The retirement of wide-traveling Secretary of State Dulles was almost certain to focus more attention on the Administration’s other veteran of the diplomatic travelers’ society: Vice President Richard Nixon, who has served as the President’s effective personal ambassador in Asia (1956), Africa (1957), Latin America (1958) and Britain (1958). Last week President Eisenhower sharpened the focus by announcing that Nixon and wife Pat will go to Russia for three or four days in July to officiate at the opening of the $5,000,000 American National Exhibition in Moscow’s Sokolniki Park (TIME, Mar. 16).

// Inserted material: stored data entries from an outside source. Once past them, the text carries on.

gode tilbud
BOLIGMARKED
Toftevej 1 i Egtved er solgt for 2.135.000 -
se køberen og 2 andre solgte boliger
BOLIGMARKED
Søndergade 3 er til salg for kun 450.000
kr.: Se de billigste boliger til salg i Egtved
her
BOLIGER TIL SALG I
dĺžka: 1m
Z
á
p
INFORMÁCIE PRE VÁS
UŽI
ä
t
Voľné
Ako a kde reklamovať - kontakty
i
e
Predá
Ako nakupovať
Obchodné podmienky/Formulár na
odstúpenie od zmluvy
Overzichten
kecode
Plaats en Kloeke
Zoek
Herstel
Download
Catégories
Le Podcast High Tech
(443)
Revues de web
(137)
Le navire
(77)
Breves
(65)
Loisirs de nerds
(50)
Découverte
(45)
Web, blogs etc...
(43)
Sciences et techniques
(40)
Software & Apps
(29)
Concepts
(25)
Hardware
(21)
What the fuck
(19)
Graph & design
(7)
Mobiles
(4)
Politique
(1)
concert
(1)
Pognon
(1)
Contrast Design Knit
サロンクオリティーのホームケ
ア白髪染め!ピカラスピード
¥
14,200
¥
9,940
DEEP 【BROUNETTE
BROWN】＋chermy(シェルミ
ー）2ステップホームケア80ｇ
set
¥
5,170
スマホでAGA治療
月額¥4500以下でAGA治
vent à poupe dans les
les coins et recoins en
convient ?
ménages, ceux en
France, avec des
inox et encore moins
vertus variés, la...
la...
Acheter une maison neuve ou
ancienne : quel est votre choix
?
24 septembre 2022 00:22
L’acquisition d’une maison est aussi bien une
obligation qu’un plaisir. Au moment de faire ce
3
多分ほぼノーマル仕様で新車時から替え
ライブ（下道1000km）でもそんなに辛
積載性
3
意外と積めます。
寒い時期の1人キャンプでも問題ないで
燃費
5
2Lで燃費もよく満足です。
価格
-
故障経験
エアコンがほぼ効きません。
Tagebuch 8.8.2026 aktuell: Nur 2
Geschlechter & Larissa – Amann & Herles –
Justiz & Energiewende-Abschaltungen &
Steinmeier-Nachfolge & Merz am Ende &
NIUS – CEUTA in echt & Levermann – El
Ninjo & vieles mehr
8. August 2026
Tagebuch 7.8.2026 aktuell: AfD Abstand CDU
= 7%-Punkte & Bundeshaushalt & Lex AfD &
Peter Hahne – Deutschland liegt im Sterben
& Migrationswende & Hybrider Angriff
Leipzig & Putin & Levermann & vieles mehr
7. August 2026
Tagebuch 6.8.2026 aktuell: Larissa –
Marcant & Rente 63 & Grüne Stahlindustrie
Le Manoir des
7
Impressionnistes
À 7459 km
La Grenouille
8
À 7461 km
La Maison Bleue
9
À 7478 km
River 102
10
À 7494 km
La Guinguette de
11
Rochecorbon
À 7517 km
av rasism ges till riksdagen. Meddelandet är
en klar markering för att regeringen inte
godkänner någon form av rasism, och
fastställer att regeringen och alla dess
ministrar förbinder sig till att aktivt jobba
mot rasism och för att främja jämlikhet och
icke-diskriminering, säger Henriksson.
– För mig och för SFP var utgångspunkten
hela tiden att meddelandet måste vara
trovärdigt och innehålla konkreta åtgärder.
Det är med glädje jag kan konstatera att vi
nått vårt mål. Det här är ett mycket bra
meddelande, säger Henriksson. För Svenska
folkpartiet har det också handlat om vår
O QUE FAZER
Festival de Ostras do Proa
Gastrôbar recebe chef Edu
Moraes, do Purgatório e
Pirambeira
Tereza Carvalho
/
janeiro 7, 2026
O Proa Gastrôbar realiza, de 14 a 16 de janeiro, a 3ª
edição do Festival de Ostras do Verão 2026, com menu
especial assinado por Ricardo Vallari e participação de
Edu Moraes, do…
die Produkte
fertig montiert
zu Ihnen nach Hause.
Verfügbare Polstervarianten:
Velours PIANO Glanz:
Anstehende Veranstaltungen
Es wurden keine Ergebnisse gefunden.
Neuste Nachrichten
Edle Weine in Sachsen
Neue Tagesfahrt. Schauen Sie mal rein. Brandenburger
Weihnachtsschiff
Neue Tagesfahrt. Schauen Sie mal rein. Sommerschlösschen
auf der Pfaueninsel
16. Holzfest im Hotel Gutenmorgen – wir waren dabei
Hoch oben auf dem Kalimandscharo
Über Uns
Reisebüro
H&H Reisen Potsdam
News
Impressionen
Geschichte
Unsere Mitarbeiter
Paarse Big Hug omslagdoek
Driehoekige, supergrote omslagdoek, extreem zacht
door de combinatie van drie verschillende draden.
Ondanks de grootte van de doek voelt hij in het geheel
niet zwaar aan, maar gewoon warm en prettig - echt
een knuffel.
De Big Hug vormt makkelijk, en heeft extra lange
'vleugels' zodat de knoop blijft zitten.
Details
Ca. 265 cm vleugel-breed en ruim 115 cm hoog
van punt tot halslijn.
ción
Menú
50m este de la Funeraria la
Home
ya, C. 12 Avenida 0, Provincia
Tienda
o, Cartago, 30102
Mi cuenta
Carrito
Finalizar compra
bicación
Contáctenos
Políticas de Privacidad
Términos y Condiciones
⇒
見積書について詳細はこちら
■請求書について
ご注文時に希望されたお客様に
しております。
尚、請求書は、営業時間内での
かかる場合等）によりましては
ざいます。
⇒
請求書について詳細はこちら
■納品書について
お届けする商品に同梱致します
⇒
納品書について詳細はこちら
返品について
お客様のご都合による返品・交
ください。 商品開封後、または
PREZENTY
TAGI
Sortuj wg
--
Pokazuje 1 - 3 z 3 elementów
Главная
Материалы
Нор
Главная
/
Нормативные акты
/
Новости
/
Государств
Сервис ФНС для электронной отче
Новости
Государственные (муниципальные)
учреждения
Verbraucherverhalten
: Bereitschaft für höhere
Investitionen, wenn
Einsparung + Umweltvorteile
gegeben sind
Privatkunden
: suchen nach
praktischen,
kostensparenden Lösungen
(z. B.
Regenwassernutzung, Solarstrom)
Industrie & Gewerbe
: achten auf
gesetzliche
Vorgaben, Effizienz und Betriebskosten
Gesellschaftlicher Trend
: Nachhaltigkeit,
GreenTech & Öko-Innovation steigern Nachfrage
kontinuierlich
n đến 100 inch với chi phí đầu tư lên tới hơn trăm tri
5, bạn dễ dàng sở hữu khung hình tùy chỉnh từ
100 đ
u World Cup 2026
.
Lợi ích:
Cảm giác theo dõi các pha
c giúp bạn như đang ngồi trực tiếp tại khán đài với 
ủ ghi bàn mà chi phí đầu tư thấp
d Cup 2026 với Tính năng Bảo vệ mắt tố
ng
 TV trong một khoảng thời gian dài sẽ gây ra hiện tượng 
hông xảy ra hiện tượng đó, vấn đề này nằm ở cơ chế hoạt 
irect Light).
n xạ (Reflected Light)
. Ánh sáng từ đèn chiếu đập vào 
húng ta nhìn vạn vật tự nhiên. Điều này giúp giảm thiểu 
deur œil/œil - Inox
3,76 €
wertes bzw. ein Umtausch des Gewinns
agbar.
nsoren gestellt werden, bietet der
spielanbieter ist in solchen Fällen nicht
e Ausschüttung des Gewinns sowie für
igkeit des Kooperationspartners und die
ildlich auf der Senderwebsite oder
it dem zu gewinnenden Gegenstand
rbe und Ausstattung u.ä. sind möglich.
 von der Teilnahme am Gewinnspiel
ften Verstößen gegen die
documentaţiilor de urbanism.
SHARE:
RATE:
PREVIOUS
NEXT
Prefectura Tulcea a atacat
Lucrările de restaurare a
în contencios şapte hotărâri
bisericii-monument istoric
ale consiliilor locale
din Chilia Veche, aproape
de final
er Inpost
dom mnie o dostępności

Though the trip is labeled “unofficial,” Nixon—highest-ranking U.S. official to visit the U.S.S.R. since Franklin Roosevelt went to Yalta in 1945—will probably be accorded a typical Khrushchev welcome at the Kremlin, particularly if a summit conference is imminent. But chances are that Nixon would not attend the summit conference, since the President is reluctant to have both himself and the Vice President out of the country at the same time.
The pundits who had been hailing the rising presidential prospects of New York’s Republican Governor Nelson Rockefeller suddenly saw Vice President Nixon’s future with new clarity. Wrote the Christian Science Monitor’s Richard L. Strout: “It is hard to imagine a better springboard for a presidential candidacy.”